13 Apr 2026 11 min read 0 Views

Key Takeaway

Congenital trigger digits and camptodactyly present unique challenges in pediatric hand surgery. Successful management requires a deep understanding of flexor tendon biomechanics and precise surgical execution. This guide details the step-by-step operative techniques for A1 pulley release in trigger digits and comprehensive soft tissue reconstruction for camptodactyly, including flexor digitorum superficialis transfer, ensuring optimal functional outcomes for pediatric patients.

Introduction to Pediatric Flexor Tendon Anomalies

The surgical management of pediatric hand deformities requires a profound understanding of evolving biomechanics, meticulous soft-tissue handling, and an appreciation for the longitudinal growth of the child. Among the most frequently encountered conditions in the pediatric hand clinic are congenital trigger digits (thumb and fingers) and camptodactyly. While trigger digits represent a localized mismatch in the flexor tendon sheath volume, camptodactyly represents a complex, multifactorial sagittal plane deformity of the proximal interphalangeal (PIP) joint.
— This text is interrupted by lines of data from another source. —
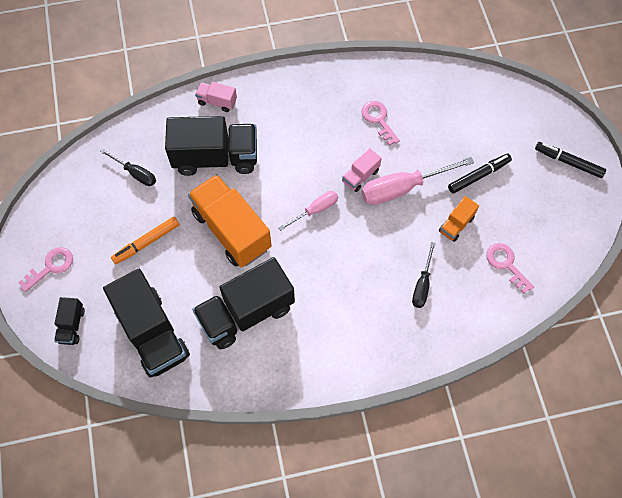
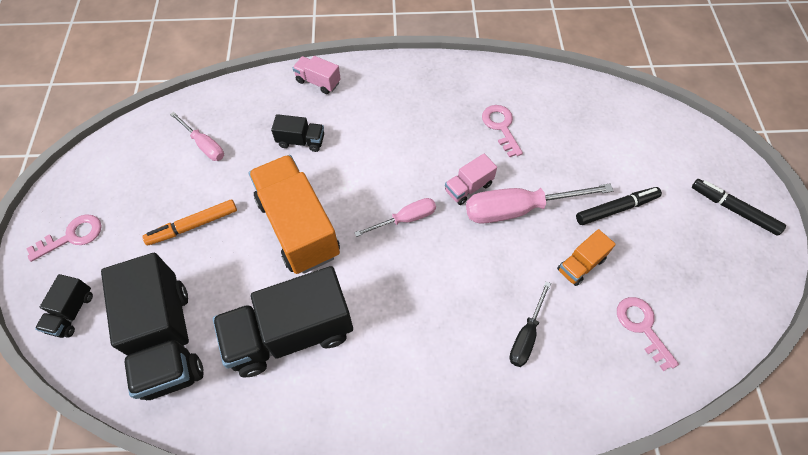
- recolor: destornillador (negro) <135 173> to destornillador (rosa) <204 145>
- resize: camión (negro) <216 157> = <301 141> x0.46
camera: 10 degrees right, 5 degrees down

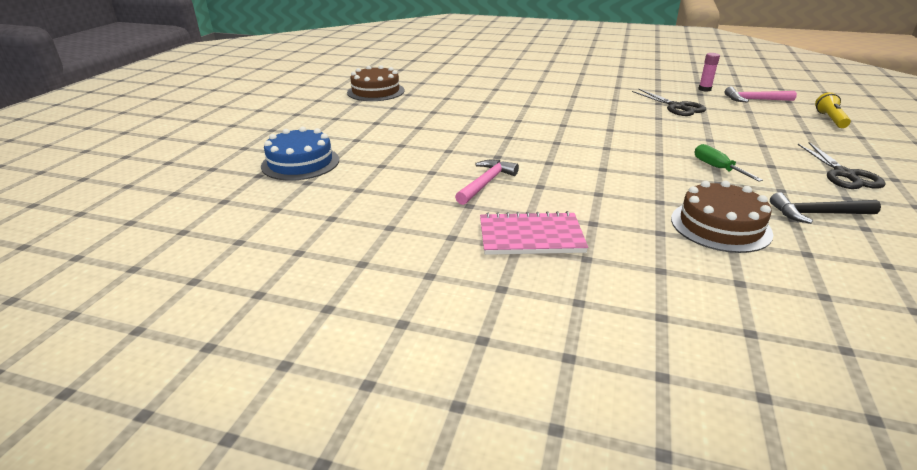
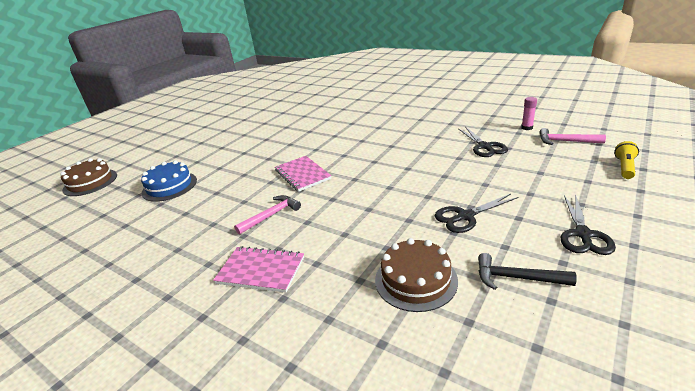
- move: tarta (marrón) <376 91> to <90 182>
- replace: destornillador (verde) <717 168> to tijeras (negro) <465 216>
- insert: cuaderno (rosa) <302 174>
camera: 20 degrees right, 0 degrees up

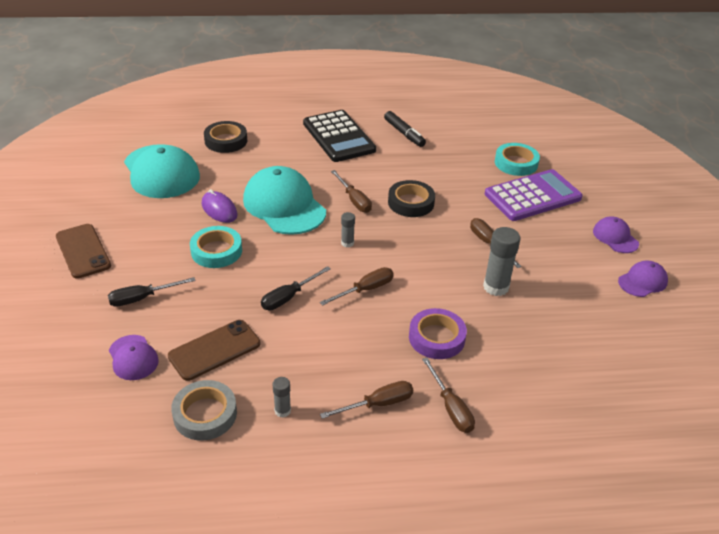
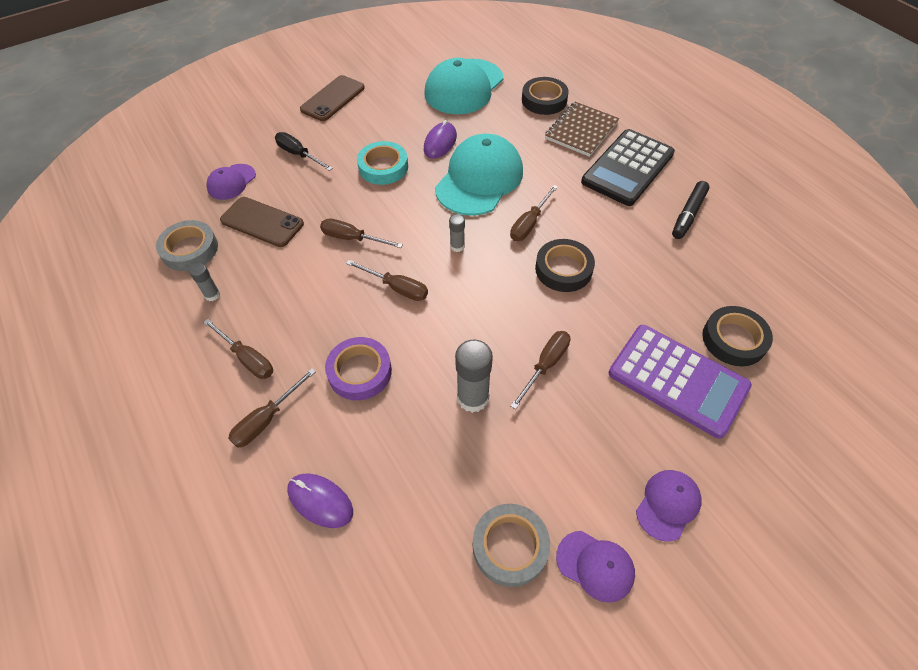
- recolor: destornillador (negro) <288 297> to destornillador (marrón) <352 238>
- recolor: cinta adhesiva (turquesa) <516 163> to cinta adhesiva (negro) <734 339>
- insert: ratón (morado) <320 501>
- insert: cinta adhesiva (gris) <510 546>
- insert: cuaderno (marrón) <581 131>
camera: 65 degrees right, 15 degrees up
This comprehensive guide details the evidence-based surgical techniques, pathoanatomy, and postoperative protocols required to achieve optimal outcomes in these challenging conditions.

Release of a Congenital Trigger Thumb

Congenital trigger thumb is characterized by a fixed flexion deformity at the interphalangeal (IP) joint, secondary to a size mismatch between the flexor pollicis longus (FPL) tendon (often presenting with a palpable "Notta's nodule") and the first annular (A1) pulley. Unlike adult trigger digits, conservative management (splinting, corticosteroid injections) has a significantly lower success rate in the pediatric population, making surgical release the gold standard for persistent deformities.

Preoperative Planning and Positioning

  • Anesthesia: General anesthesia is preferred in the pediatric population to ensure absolute immobility.
  • Positioning: The patient is positioned supine with the affected upper extremity extended on a radiolucent hand table.
  • Tourniquet: A well-padded pediatric pneumatic tourniquet is applied to the upper arm to ensure a bloodless surgical field. Exsanguination is achieved via elevation or an Esmarch bandage prior to inflation.

Surgical Technique: A1 Pulley Release

🔪 Surgical Pearl: Incision Placement
Avoid longitudinal incisions across the flexion crease, as these are prone to hypertrophic scarring and secondary flexion contractures. Always utilize a transverse incision within the natural skin creases.

  1. Incision: Under tourniquet control, make a precise transverse incision measuring approximately 1.0 to 1.5 cm at the volar crease of the metacarpophalangeal (MCP) joint of the thumb.
  2. Superficial Dissection: Utilize blunt dissection with tenotomy scissors to spread the subcutaneous fat. The flexor sheath is usually quite prominent just beneath this adipose layer.
  3. Nerve Protection: Carefully identify and protect the two digital nerves.

🚨 Surgical Warning: The Radial Digital Nerve
The radial digital nerve of the thumb is at exceptional risk during this approach. It crosses obliquely over the flexor sheath from ulnar to radial just proximal to the MCP flexion crease. It must be visualized and gently retracted before any incision is made into the sheath.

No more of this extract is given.